Could you copy every entry exactly, dropping the pictures?

====

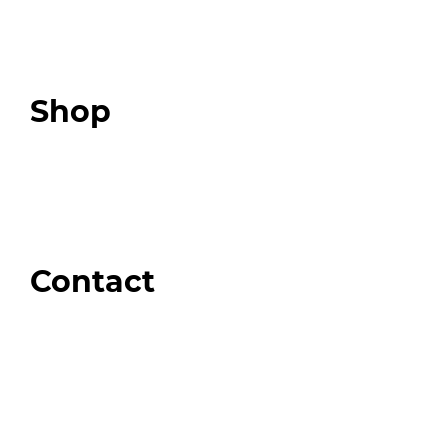
Expert Resources
Expert Community
Podcast
Top 3 Fix Book
Shop
Our Store
Swag + Merch
Brands We Trust
Amazon
Giveaways
Contact
Order Support
General Inquiries
Wholesale Inquiries
Giveaway Questions
Products to be Featured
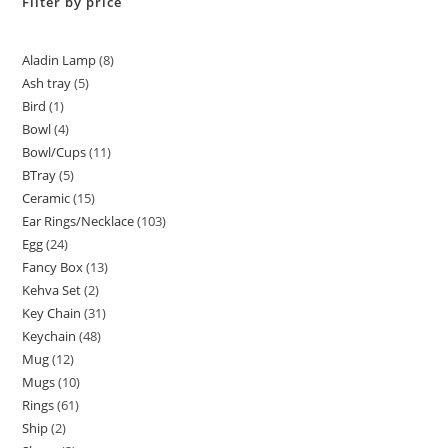
Filter by price
Aladin Lamp
8
Ash tray
5
Bird
1
Bowl
4
Bowl/Cups
11
BTray
5
Ceramic
15
Ear Rings/Necklace
103
Egg
24
Fancy Box
13
Kehva Set
2
Key Chain
31
Keychain
48
Mug
12
Mugs
10
Rings
61
Ship
2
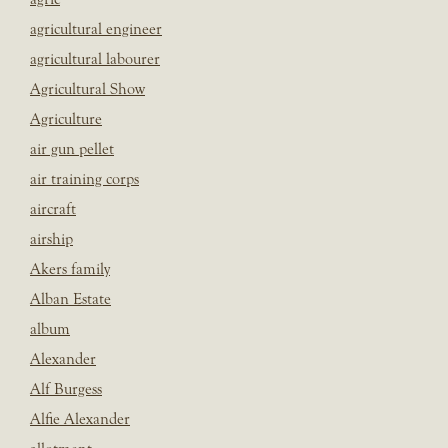
agricultural engineer
agricultural labourer
Agricultural Show
Agriculture
air gun pellet
air training corps
aircraft
airship
Akers family
Alban Estate
album
Alexander
Alf Burgess
Alfie Alexander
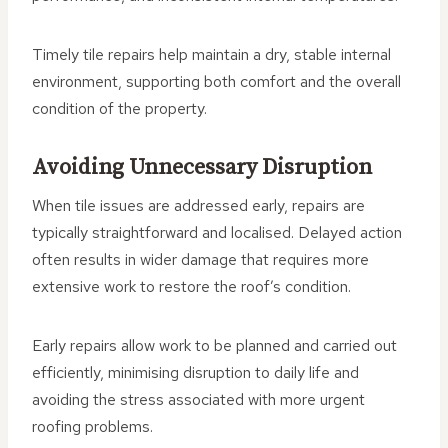
Timely tile repairs help maintain a dry, stable internal
environment, supporting both comfort and the overall
condition of the property.
Avoiding Unnecessary Disruption
When tile issues are addressed early, repairs are
typically straightforward and localised. Delayed action
often results in wider damage that requires more
extensive work to restore the roof’s condition.
Early repairs allow work to be planned and carried out
efficiently, minimising disruption to daily life and
avoiding the stress associated with more urgent
roofing problems.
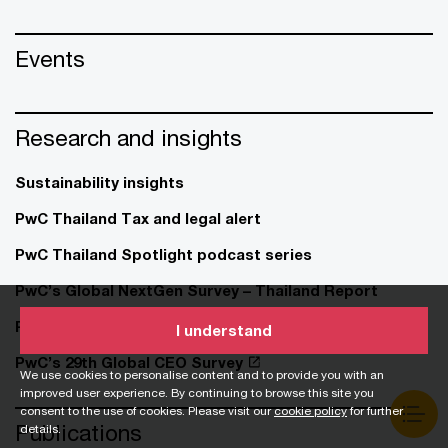
Events
Research and insights
Sustainability insights
PwC Thailand Tax and legal alert
PwC Thailand Spotlight podcast series
PwC’s Global NextGen Survey – Thailand Report
PwC’s 29th Global CEO Survey – Thailand
I understand
PwC’s 29th Global CEO Survey
We use cookies to personalise content and to provide you with an
improved user experience. By continuing to browse this site you
consent to the use of cookies. Please visit our
cookie policy
for further
Publications
details.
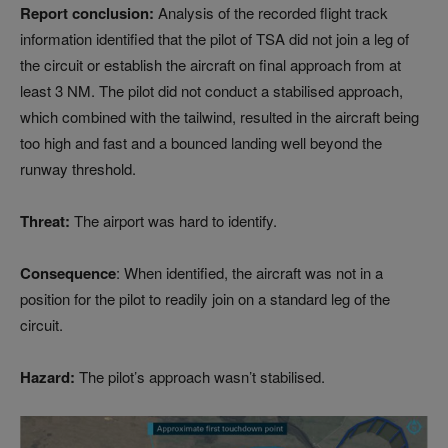
Report conclusion:
Analysis of the recorded flight track
information identified that the pilot of TSA did not join a leg of
the circuit or establish the aircraft on final approach from at
least 3 NM. The pilot did not conduct a stabilised approach,
which combined with the tailwind, resulted in the aircraft being
too high and fast and a bounced landing well beyond the
runway threshold.
Threat:
The airport was hard to identify.
Consequence
: When identified, the aircraft was not in a
position for the pilot to readily join on a standard leg of the
circuit.
Hazard:
The pilot’s approach wasn’t stabilised.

====

SOLUTION BELOW →
Expert Resources
Expert Community
Podcast
Top 3 Fix Book
Shop
Our Store
Swag + Merch
Brands We Trust
Amazon
Giveaways
Contact
Order Support
General Inquiries
Wholesale Inquiries
Giveaway Questions
Products to be Featured
Filter by price
Aladin Lamp
8
Ash tray
5
Bird
1
Bowl
4
Bowl/Cups
11
BTray
5
Ceramic
15
Ear Rings/Necklace
103
Egg
24
Fancy Box
13
Kehva Set
2
Key Chain
31
Keychain
48
Mug
12
Mugs
10
Rings
61
Ship
2
agricultural engineer
agricultural labourer
Agricultural Show
Agriculture
air gun pellet
air training corps
aircraft
airship
Akers family
Alban Estate
album
Alexander
Alf Burgess
Alfie Alexander
Timely tile repairs help maintain a dry, stable internal
environment, supporting both comfort and the overall
condition of the property.
Avoiding Unnecessary Disruption
When tile issues are addressed early, repairs are
typically straightforward and localised. Delayed action
often results in wider damage that requires more
extensive work to restore the roof’s condition.
Early repairs allow work to be planned and carried out
efficiently, minimising disruption to daily life and
avoiding the stress associated with more urgent
roofing problems.
Events
Research and insights
Sustainability insights
PwC Thailand Tax and legal alert
PwC Thailand Spotlight podcast series
PwC’s Global NextGen Survey – Thailand Report
PwC’s 29th Global CEO Survey – Thailand
I understand
PwC’s 29th Global CEO Survey
We use cookies to personalise content and to provide you with an
improved user experience. By continuing to browse this site you
consent to the use of cookies. Please visit our
cookie policy
for further
Publications
details.
Report conclusion:
Analysis of the recorded flight track
information identified that the pilot of TSA did not join a leg of
the circuit or establish the aircraft on final approach from at
least 3 NM. The pilot did not conduct a stabilised approach,
which combined with the tailwind, resulted in the aircraft being
too high and fast and a bounced landing well beyond the
runway threshold.
Threat:
The airport was hard to identify.
Consequence
: When identified, the aircraft was not in a
position for the pilot to readily join on a standard leg of the
circuit.
Hazard:
The pilot’s approach wasn’t stabilised.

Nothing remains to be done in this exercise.